Difference in treatment outcomes between clinical trials and “real-life” clinical practice: ustekinumab in ulcerative colitis
Ulcerative colitis (UC) is a chronic condition, with a high burden of morbidity, impaired quality of life and high disability for affected patents.1 Despite major advances in therapeutic armamentarium and strategies, clinicians more frequently face a patient population that has become refractory to all available drugs, including biologics. This challenging category of patients is usually proposed surgery or, alternatively, provided the risk/benefit balance is favourable, to participate in randomised controlled trials (RCTs).
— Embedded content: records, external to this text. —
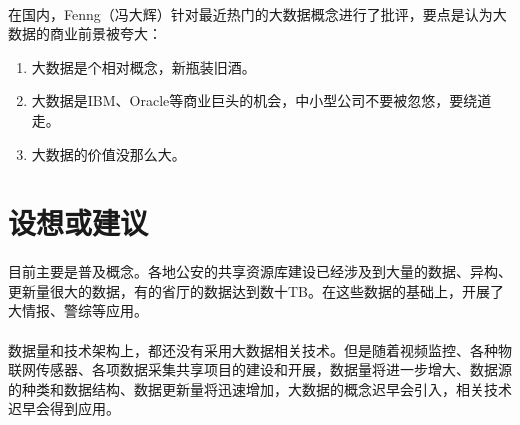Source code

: \documentclass[12pt]{article}
\begin{document}
\paragraph{}
在国内，Fenng（冯大辉）针对最近热门的大数据概念进行了批评，要点是认为大数据的商业前景被夸大：
\begin{enumerate}
\item
大数据是个相对概念，新瓶装旧酒。
\item
大数据是IBM、Oracle等商业巨头的机会，中小型公司不要被忽悠，要绕道走。
\item
大数据的价值没那么大。

\end{enumerate}

\newpage
\section{设想或建议}

\paragraph{}
目前主要是普及概念。各地公安的共享资源库建设已经涉及到大量的数据、异构、更新量很大的数据，有的省厅的数据达到数十TB。在这些数据的基础上，开展了大情报、警综等应用。
\paragraph{}数据量和技术架构上，都还没有采用大数据相关技术。但是随着视频监控、各种物联网传感器、各项数据采集共享项目的建设和开展，数据量将进一步增大、数据源的种类和数据结构、数据更新量将迅速增加，大数据的概念迟早会引入，相关技术迟早会得到应用。
\end{document}
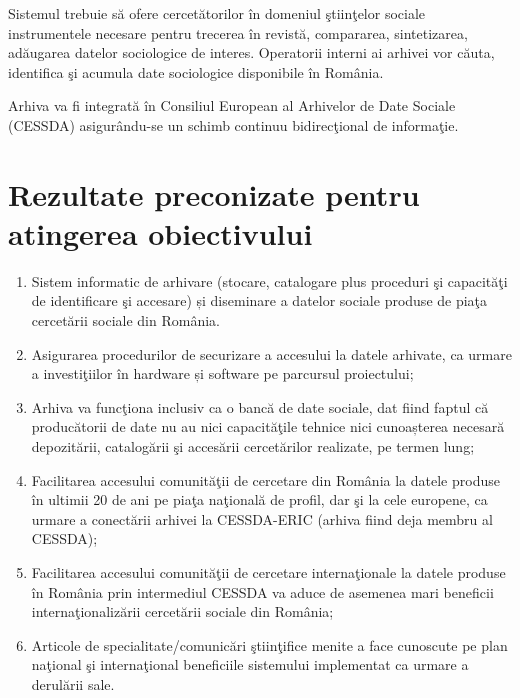 \documentclass[a4paper, 10pt]{article}
\begin{document}
{\medskip

Sistemul trebuie s\u{a} ofere cercet\u{a}torilor \^in domeniul \c{s}tiin\c{t}elor sociale instrumentele necesare pentru
trecerea \^in revist\u{a}, compararea, sintetizarea, ad\u{a}ugarea datelor sociologice de interes. 
Operatorii interni ai arhivei vor c\u{a}uta, 
identifica \c{s}i acumula date sociologice disponibile \^in Rom\^ania.

\medskip

Arhiva va fi integrat\u{a} \^in Consiliul European al Arhivelor de Date Sociale (CESSDA) asigur\^andu-se un schimb
continuu bidirec\c{t}ional de informa\c{t}ie.

\section{Rezultate preconizate pentru atingerea obiectivului}

\begin{enumerate}
\item {
Sistem informatic de arhivare (stocare, catalogare plus proceduri \c{s}i capacit\u{a}\c{t}i de identificare \c{s}i
accesare) \foreignlanguage{romanian}{\c{s}}i diseminare a datelor sociale produse de pia\c{t}a cercet\u{a}rii sociale
din Rom\^ania.}
\item {
Asigurarea procedurilor de securizare a accesului la datele arhivate, ca urmare a investi\c{t}iilor \^in hardware
\foreignlanguage{romanian}{\c{s}}i software pe parcursul proiectului;}
\item {
\foreignlanguage{romanian}{Arhiva }va func\c{t}iona inclusiv ca o banc\u{a} de date sociale, dat fiind faptul c\u{a}
produc\u{a}torii de date nu au nici capacit\u{a}\c{t}ile tehnice nici \foreignlanguage{romanian}{cunoa\c{s}terea}
necesar\u{a} depozit\u{a}rii, catalog\u{a}rii \c{s}i acces\u{a}rii cercet\u{a}rilor realizate, pe termen lung;}
\item {
Facilitarea accesului comunit\u{a}\c{t}ii de cercetare din Rom\^ania la datele produse \^in ultimii 20 de ani pe
pia\c{t}a na\c{t}ional\u{a} de profil, dar \c{s}i la cele europene, ca urmare a conect\u{a}rii arhivei la CESSDA-ERIC
(arhiva fiind deja membru al CESSDA);}
\item {
Facilitarea accesului comunit\u{a}\c{t}ii de cercetare interna\c{t}ionale la datele produse \^in Rom\^ania prin
intermediul CESSDA va aduce de asemenea mari beneficii interna\c{t}ionaliz\u{a}rii cercet\u{a}rii sociale din
Rom\^ania;}
\item {
Articole de specialitate/comunic\u{a}ri \c{s}tiin\c{t}ifice menite a face cunoscute pe plan na\c{t}ional \c{s}i
interna\c{t}ional beneficiile sistemului implementat ca urmare a derul\u{a}rii sale.}
\end{enumerate}

}
\end{document}
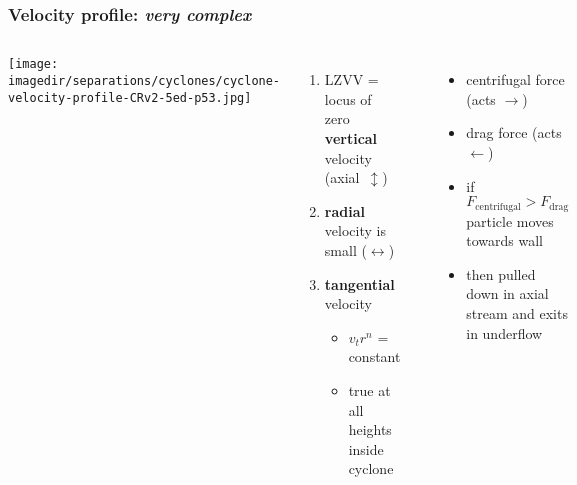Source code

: \begin{frame}\frametitle{Velocity profile: \emph{very complex}}
	\begin{columns}[c]
			\begin{center}
				\texttt{[image: \\imagedir/separations/cyclones/cyclone-velocity-profile-CRv2-5ed-p53.jpg]}
			\end{center}
			{}
			\begin{enumerate}
				\item	LZVV = locus of zero \textbf{vertical} velocity (axial~$\updownarrow$)
				\item	\textbf{radial} velocity is small ($\longleftrightarrow$)
				\item	\textbf{tangential} velocity
					\begin{itemize}
						\item	$v_t r^n$ = constant
						\item	true at all heights inside cyclone
					\end{itemize}
			\end{enumerate}
			\hrule
			\begin{itemize}
				\item	centrifugal force (acts $\longrightarrow$)
				\item	drag force (acts $\longleftarrow$)
				\item	if $F_\text{centrifugal} > F_\text{drag}$\\ particle moves towards wall
				\item	then pulled down in axial stream and exits in underflow
			\end{itemize}
	\end{columns}
\end{frame}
However, up to 30% of “real-life” UC patients are not eligible for RCTs, because of, for example, concomitant topical therapies, age, comorbidity (e.g. history of malignancy, or chronic or recurrent infectious disease), or concomitant dysplasia.2 Moreover, all RCTs with biologics exclude patients with proctitis, although multi-drug refractory, and limit the number of patients recruited who had failed biological therapies.3
In “real-life”, multi-refractory patients are usually the first to receive a new drug, sometimes before it is approved or commercialised, through off-label prescriptions or compassionate programs. This could partially explain the differences in terms of efficacy/effectiveness between RCTs and first observational experiences. On the contrary, in clinical practice, physicians can optimise therapy, prescribe co-medications, modulate corticosteroid tapering according to their own judgement, often leading to higher rates of persistence on therapy and clinical benefit compared with RCTs.
Following the results of the UNIFI phase 3 trial, in which 961 UC patients were enrolled, Ustekinumab has recently received approval from the United States Food and Drug Administration and the European Medicines Agency for the treatment of adult patients with moderate-to-severe active UC.4,5 Among these 961 patients, 51.1% had previously failed at least one anti-TNFα and 17% both any anti-TNFα and Vedolizumab. Among biological failure patients, Ustekinumab induced clinical remission at week 8 in 12.1% (40 of 330 patients randomised to both active arms) compared with 1.2% (2 of 161 patients) treated with placebo (p < 0.001 for both comparisons). Of biological failure week-8 clinical responders randomised into the maintenance phase, 39.6% (36 of 91 patients) treated with 90 mg Ustekinumab every 8 weeks and 22.9% (16 of 70 patients) treated every 12 weeks achieved clinical remission at week 44, compared with 17% of placebo-treated patients (p < 0.001 and p = 0.044, respectively).6
The study by Ochsenkühn et al.7 reports the first “real-life” data on the effectiveness of Ustekinumab for UC patients. Thanks to off-label prescriptions, 19 UC patients, who were refractory or intolerant to all commercialised biologics for UC and had surgery as their only option, received Ustekinumab (intravenous induction at 6 mg/kg, followed by subcutaneous injection of 90 mg every 8 weeks). Based on UNIFI eligibility criteria, a discrete quota of these patients, even if not clearly quantifiable, could not have been enrolled, because of age (range max 81 years), symptomatic remission (16% of patients) or mild endoscopic activity. Moreover, 79% of patients (15 of 19) stopped Vedolizumab “just before” starting Ustekinumab, while a mandatory washout of 8 weeks would have been required among the inclusion criteria in the UNIFI study. Finally, 40% of patients were also on concomitant therapy with golimumab (four patients) and cyclosporine (two patients), and this co-exposure could hypothetically have influenced the effect of Ustekinumab.
After 1 year, 74% (15 of 19) of patients still persisted on therapy: 4 patients stopped for failure and 1 for an adverse event. Clinical remission at 12 months was recorded in 10 patients, in particular 8 from the group with baseline active disease (54.6%) and 2 already in clinical remission at baseline. Notably, all but one of them were also in corticosteroid-free clinical remission, and the same subgroup of patients achieved also mucosal healing. Finally, the safety profile was comparable to that reported in RCT.6
These data are very encouraging but should be interpreted with caution. The overall numbers of patients included in the study is significantly smaller than RCT or previous “real-life” studies on the effect of other biologics in patients with UC,6, 8, 9 precluding any definite conclusions and subgroup analyses (e.g. patients who failed anti-TNFs ± Vedolizumab vs patients who did not tolerate any of these drugs, co-medicated patients vs patients in monotherapy) for predictors of effectiveness.
In conclusion, this first report on the effectiveness of Ustekinumab in UC is the initial step that moves outcomes from clinical trial to clinical practice. Further study is needed in order to (a) assess the effectiveness and safety of Ustekinumab in large “real-life” cohorts; (b) identify predictors of effectiveness; (c) clarify the positioning of Ustekinumab in the line of biological drugs (e.g. bio-naïve or bio-exposed patients); and (d) perform a comparison between Ustekinumab and other biological drugs to better guide our choices.